Table 6 shows the confidence interval (95%) of relative errors of the sensors’ dataset calibrated using the ExtRa-Trees model with (as seen in
Figure 20) and without sensor exposition time as an input parameter, as well as the confidence interval achieved via the linear-regression calibration.
The information presented in
Table 6 suggests that the use of the continuous exposure time of the sensor might be an important input parameter in machine learning algorithms for error reduction in long terms measurements.

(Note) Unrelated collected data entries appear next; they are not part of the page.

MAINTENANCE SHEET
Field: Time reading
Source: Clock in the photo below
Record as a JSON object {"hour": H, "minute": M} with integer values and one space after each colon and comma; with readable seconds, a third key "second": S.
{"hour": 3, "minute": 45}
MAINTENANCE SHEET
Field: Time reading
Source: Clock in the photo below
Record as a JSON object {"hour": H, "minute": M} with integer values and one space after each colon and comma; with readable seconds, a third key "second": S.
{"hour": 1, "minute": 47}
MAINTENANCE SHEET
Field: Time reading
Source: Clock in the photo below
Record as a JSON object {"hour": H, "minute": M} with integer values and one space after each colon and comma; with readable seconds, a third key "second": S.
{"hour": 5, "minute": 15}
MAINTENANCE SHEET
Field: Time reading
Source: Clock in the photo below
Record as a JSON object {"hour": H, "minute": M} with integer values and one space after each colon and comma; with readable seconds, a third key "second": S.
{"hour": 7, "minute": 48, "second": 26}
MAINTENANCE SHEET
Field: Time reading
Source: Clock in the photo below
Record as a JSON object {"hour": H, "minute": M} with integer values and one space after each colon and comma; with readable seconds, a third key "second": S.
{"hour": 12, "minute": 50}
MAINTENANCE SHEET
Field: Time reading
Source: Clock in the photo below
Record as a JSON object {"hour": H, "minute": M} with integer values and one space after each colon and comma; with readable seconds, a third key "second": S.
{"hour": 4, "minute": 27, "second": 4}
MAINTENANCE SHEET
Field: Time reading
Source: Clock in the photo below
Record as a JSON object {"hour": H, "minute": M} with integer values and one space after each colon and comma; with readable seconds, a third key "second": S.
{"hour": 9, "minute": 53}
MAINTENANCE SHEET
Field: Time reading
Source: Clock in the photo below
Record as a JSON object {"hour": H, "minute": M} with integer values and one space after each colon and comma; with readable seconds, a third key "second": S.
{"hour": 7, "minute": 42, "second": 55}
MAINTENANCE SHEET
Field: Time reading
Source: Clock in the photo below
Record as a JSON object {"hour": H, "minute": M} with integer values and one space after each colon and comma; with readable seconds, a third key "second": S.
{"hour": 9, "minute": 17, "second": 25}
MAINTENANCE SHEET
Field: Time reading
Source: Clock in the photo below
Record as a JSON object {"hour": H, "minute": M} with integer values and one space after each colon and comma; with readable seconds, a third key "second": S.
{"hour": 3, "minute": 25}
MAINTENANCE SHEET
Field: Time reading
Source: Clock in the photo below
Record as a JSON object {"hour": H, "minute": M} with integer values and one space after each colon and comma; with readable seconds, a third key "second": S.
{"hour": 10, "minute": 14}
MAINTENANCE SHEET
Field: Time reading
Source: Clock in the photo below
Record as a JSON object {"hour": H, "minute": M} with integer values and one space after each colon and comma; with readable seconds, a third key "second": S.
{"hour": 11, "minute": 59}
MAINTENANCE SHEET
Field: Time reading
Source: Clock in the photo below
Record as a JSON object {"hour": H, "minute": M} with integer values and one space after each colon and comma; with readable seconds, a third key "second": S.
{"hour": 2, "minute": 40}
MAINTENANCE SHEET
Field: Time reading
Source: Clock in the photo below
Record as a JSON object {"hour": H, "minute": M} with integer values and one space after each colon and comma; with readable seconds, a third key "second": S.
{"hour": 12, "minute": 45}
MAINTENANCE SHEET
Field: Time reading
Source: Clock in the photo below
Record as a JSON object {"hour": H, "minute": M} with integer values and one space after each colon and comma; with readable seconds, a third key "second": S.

Although the achieved results can be considered satisfactory, they were calculated using the training/testing dataset split relation of 1:4 (20%/80%). As each sensor has its own exposure time, therefore, the absolute sizes of each test subset also differ in length. To ensure that the heterogeneity of the exposure time of the sensors may have interfered with the performance metrics of the algorithm, we calculated the dependence between the total exposition time of the sensors in hours (see
Table 3) and the root mean squared error of the sensors (see
Table 4). As a result, we identified a p-value greater than 0.4 (r = 0.1987, N = 14), pointing out that there is no statistical significance between the changes observed in the values of these variables. Once the total exposition time of the sensors presented no relation with the obtained accuracy metrics, further analyses were made to assess the influence of the relative size of the training datasets on the model accuracy. Other “training vs. test” subset size relations were tested, as follows: 10/90, 33/67, 50/50, 67/33 and 80/20. To summarize this analysis, the MAE and RMSE were the only parameters considered. The influence of the training vs. testing ratio on accuracy metrics for the evaluated sensors is presented in
Figure 26.
It is noted that increasing the training subset’s relative size to, and beyond, 50%, both the MAE and RMSE metrics tend to stabilize the error mitigation rate. The error reduction saturation at larger training datasets might be explained due to an overfitting-like effect since the validation dataset is smaller. This phenomenon was not observed in the indoor experiment due to its short duration and, perhaps, due to the more stable environmental parameters which could be satisfactorily sampled with fewer data points, then reaching the optimal error reduction.